首先调用 split_child 把子进程列表分开:

%% Chs = [S4, S3, Ch, S1, S0]
%% Ret: {[S4, S3, Ch], [S1, S0]}
split_child(Name, Chs) ->
    split_child(Name, Chs, []).

split_child(Name, [Ch|Chs], After) when Ch#child.name =:= Name ->
    {lists:reverse([Ch#child{pid = undefined} | After]), Chs};
split_child(Pid, [Ch|Chs], After) when Ch#child.pid =:= Pid ->
    {lists:reverse([Ch#child{pid = undefined} | After]), Chs};
split_child(Name, [Ch|Chs], After) ->
    split_child(Name, Chs, [Ch | After]);
split_child(_, [], After) ->
    {lists:reverse(After), []}.

ChBefore是不需要重启的。首先调用terminate_children终止ChAfter进程,需要注意的是因为temporary进程不会被重启,因此这里也会跳过temporary进程;终止子进程时可以有超时值,允许子进程执行某些清理工作。

start_children会启动所有子进程,如果启动失败,会返回try_again。
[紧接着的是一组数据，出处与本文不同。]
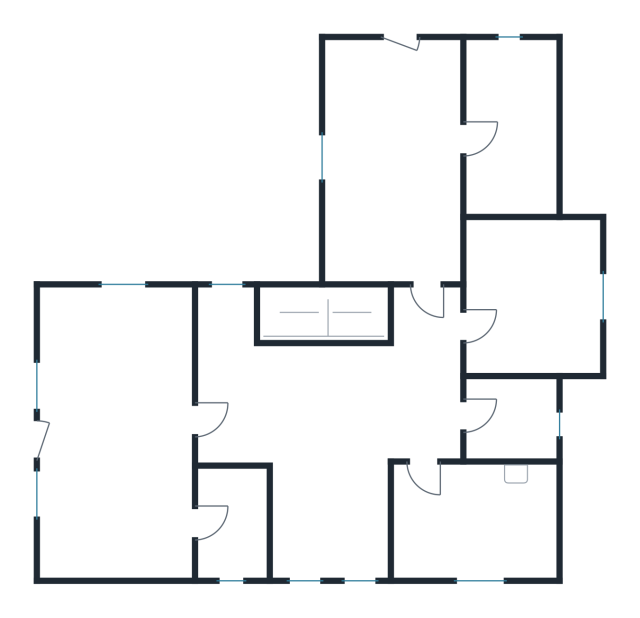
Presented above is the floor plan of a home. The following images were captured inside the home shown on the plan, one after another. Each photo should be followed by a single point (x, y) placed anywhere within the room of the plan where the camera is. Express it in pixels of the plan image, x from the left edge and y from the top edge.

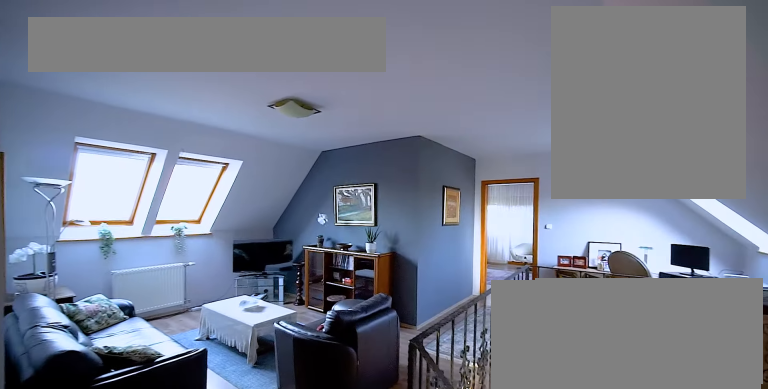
(329, 449)
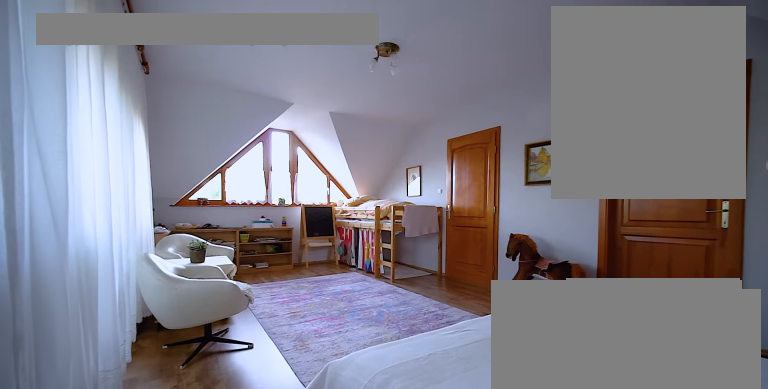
(117, 434)
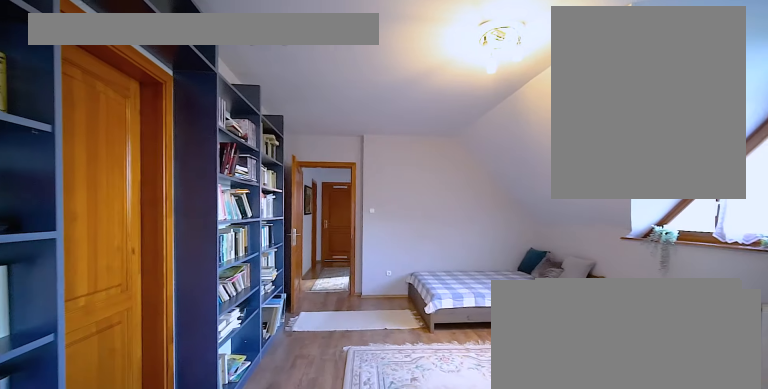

在restart/2中,针对{try_again, …}会调用 try_again_restart ,然后返回。

%%% Called by restart/2
-spec try_again_restart(SupRef, Child) -> ok when
      SupRef :: sup_ref(),
      Child :: child_id() | pid().
try_again_restart(Supervisor, Child) ->
    cast(Supervisor, {try_again_restart, Child}).

发送一个异步请求,然后返回;这样做是为了处理其他的消息——如终止监控树等。这是很好的编程范例。这里顺便看一下handle_cast处理try_again_restart的过程:

-spec handle_cast({try_again_restart, child_id() | pid()}, state()) ->
			 {'noreply', state()} | {stop, shutdown, state()}.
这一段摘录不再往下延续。